O primeiro emprego que tive ao chegar a Porto Alegre, saindo de Arroio do Meio, foi na Olverbra, uma das maiores empresas da época. O carro-chefe do grupo era uma esmagadora de soja, mas havia unidades de navegação, reflorestamento e embalagens plásticas, entre outras, com inúmeras filiais, uma delas em Lajeado.
Fui contratado como auxiliar de pessoal, um degrau acima de um contínuo – ou office boy, como se dizia à época. Minha vida consistia em realizar serviço de banco, acompanhar funcionários demitidos aos respectivos sindicatos e pagar as contas de minha chefe, uma incorrigível consumista.
Um dos meus colegas era um senhor de 70 anos, o seu Lotha Zang, alemão austero, exigente, de poucos sorrisos. Ele era o responsável pelo controle dos cartões-ponto, confeccionados em papelão. Se utilizava de lápis caprichosamente apontados com uma lâmina Gilette, com pontas simétricas. Eram quatro lápis de tamanhos exatamente iguais, usados para assinalar atrasos, horas extras acumuladas e tudo que dissesse respeito aos nossos horários.
Tudo na vida passa. Menos as pessoas especiais que estarão para sempre do lado esquerdo do nosso peito
Em uma onda de demissões seu Lotha foi demitido, o que me deixou triste. Tratava-se de um conselheiro com suas preciosas dicas de como sobreviver numa grande empresa, sem falar de sua experiência de vida. Mesmo fora da empresa ele me ligava para que almoçássemos no centro da cidade. Eram momentos de boas risadas, recordações felizes.
No último encontro, seu Lotha estava quieto, acabrunhado, distante. No final do almoço tomei coragem para perguntar o que ocorria, se havia problemas financeiros, de saúde. Ele suspirou antes de me fitar com seus faiscantes olhos azuis. E disse:
– Olha, meu amigo… a pior coisa da velhice é a dificuldades de encontrar pessoas que viveram “os bons tempos”. Ou seja, achar pessoas com as mesmas recordações, experiências e vivências para compartilhar de momentos inesquecíveis.
Contou que ia com frequência à Praça da Alfândega, lugar emblemático de Porto Alegre, que se caracteriza pelo encontro de vários grupos de idosos que jogam damas e conversa fora.
– Cada dia o meu grupo está menor, e isso piora sensivelmente no inverno quando nós, velhos de idade, sofremos demais – murmurou antes de me dar um abraço afetuoso e sumir no caos da Rua da Praia.
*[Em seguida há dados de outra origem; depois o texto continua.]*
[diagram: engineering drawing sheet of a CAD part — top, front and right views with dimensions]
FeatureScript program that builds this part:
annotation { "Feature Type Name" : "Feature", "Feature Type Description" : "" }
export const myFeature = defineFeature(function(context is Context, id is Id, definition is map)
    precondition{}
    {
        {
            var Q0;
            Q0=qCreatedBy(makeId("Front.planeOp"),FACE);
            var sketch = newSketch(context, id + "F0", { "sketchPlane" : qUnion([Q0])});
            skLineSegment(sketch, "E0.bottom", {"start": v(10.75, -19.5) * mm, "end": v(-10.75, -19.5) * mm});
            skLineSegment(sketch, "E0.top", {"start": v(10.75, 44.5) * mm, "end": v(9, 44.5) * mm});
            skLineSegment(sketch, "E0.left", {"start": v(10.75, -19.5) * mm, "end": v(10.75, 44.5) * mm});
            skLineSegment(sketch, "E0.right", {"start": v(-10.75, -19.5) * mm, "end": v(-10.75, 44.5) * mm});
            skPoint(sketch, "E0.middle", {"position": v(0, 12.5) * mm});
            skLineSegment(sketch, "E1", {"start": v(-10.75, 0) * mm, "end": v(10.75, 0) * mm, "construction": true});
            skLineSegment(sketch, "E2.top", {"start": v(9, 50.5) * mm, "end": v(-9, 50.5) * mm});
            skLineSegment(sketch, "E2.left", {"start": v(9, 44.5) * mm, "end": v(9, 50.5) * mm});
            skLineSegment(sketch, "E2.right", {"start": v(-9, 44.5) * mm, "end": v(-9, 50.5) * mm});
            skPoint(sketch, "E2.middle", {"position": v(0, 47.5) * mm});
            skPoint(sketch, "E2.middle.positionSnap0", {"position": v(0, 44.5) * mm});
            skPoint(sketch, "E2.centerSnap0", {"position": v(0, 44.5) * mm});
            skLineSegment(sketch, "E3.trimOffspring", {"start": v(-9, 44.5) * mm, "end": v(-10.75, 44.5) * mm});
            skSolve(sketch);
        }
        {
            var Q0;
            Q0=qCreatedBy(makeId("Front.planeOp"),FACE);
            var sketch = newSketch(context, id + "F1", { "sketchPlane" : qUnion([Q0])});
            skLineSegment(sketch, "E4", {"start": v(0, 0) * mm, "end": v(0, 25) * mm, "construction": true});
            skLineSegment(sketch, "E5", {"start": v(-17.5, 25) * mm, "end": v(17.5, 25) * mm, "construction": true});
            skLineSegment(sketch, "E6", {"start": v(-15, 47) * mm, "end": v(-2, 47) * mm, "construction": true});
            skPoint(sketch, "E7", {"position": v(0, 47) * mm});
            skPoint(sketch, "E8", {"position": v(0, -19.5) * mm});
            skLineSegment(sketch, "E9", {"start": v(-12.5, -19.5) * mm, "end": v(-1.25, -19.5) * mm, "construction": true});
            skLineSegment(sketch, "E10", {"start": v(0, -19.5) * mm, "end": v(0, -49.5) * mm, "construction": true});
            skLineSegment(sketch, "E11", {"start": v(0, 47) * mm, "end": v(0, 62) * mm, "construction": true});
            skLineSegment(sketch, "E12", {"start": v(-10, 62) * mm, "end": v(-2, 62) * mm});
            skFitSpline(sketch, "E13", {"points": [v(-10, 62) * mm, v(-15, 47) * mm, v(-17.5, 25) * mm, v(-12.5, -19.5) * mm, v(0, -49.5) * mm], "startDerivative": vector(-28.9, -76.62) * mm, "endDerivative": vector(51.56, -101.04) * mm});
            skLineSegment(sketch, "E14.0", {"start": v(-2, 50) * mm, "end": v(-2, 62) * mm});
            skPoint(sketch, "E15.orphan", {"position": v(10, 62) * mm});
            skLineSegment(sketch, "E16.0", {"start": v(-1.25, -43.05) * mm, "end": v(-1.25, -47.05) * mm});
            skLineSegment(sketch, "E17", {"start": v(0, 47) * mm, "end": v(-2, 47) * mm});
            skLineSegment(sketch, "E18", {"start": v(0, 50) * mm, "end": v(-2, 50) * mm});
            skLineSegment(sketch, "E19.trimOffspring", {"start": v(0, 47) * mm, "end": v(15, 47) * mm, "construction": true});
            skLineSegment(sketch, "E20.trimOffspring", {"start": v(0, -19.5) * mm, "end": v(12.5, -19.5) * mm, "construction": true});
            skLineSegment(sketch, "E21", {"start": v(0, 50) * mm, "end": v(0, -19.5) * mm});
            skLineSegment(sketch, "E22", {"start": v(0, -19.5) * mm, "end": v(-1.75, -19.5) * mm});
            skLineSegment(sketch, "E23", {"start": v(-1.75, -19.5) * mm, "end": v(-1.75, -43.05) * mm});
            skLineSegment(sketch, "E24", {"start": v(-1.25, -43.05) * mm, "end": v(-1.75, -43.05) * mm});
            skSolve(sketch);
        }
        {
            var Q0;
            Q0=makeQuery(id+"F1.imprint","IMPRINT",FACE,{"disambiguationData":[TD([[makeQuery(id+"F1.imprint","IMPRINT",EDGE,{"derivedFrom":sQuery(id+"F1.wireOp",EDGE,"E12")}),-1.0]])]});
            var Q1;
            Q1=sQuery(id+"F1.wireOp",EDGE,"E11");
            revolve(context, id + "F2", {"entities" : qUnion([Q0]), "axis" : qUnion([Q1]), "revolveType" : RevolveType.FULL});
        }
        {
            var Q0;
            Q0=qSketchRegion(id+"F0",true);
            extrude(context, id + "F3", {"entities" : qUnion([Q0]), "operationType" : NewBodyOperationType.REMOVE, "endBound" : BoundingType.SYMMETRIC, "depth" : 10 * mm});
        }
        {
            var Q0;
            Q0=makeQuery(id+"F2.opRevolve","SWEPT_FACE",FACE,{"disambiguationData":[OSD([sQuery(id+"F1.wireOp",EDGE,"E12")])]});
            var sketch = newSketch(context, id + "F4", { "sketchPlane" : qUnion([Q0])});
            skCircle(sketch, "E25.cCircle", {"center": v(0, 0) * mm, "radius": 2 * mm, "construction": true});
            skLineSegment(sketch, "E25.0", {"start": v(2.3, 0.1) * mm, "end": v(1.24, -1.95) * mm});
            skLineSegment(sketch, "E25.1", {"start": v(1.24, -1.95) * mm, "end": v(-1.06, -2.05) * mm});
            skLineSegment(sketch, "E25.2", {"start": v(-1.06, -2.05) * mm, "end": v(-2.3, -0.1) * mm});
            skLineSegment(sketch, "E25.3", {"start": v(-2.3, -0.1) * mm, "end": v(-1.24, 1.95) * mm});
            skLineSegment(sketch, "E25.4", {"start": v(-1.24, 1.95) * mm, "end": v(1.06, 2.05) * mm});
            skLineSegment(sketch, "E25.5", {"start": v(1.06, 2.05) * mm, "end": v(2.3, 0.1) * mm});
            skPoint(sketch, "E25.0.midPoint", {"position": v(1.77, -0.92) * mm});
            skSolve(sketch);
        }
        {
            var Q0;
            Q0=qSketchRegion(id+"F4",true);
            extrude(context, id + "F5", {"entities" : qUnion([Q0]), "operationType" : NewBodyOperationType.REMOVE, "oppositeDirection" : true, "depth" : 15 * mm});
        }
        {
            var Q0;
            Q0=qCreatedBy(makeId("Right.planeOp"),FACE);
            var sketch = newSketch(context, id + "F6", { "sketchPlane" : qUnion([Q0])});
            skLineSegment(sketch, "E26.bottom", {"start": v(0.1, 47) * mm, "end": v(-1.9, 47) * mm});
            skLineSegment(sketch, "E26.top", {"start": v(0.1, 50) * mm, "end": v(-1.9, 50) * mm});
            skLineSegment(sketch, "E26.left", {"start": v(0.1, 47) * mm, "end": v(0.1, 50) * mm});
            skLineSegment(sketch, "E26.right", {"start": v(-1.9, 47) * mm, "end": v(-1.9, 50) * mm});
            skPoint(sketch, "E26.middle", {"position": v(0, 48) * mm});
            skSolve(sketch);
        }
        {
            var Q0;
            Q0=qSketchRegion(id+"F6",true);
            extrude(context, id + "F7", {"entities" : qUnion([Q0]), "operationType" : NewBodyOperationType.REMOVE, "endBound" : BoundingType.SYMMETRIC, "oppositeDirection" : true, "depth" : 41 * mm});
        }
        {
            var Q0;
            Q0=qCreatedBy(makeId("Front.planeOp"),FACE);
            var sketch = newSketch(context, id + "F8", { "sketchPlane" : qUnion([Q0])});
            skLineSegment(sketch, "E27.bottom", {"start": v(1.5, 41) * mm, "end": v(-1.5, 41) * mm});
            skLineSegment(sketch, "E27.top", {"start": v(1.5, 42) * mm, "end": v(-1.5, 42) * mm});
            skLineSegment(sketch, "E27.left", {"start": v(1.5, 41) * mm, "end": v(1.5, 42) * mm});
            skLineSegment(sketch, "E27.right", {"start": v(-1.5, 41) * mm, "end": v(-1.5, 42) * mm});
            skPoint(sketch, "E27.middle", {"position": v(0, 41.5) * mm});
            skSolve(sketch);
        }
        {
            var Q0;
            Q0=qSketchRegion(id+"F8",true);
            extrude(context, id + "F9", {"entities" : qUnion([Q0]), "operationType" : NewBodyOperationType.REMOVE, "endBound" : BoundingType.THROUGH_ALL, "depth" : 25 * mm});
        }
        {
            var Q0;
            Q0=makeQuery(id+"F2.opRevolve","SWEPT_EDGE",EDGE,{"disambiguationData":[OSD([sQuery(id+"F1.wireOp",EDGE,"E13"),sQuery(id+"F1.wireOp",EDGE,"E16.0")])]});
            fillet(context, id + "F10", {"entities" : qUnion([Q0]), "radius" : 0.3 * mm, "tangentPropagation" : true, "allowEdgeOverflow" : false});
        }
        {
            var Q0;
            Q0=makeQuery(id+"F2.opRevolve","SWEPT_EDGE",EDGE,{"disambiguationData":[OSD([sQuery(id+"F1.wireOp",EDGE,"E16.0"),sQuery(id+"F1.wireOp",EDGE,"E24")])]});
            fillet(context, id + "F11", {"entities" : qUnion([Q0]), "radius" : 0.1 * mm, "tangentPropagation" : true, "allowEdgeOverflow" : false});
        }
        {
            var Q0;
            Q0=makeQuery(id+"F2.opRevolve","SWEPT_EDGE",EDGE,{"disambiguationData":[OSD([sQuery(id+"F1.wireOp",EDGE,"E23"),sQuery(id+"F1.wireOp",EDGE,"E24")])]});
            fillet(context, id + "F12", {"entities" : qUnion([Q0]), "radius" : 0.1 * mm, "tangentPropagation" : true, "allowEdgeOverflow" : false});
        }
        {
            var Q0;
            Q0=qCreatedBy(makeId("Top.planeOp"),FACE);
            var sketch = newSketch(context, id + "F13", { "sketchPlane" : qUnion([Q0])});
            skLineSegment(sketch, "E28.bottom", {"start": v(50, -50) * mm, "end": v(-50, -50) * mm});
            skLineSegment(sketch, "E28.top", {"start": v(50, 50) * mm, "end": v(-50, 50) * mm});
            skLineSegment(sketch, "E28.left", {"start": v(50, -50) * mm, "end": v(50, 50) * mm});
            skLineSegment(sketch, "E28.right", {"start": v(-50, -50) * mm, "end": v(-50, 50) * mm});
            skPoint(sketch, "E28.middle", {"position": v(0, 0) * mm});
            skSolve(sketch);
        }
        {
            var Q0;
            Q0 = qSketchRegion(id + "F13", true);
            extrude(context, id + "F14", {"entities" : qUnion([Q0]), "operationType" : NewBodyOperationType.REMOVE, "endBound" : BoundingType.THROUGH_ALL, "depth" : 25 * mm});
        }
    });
Foi o nosso último encontro.
Aos 56 anos, ouço com frequência cada vez maior os amigos de escola ou de “futebol de salão” dizer que é preciso aproveitar a vida, que muitos amigos já se foram, que é fundamental curtir todos os momentos. Mais uma vez, o seu Lotha proporcionou uma aula de vida. Mostrou que tudo na vida passa. Menos as pessoas especiais que estarão, para sempre, do lado esquerdo do nosso peito.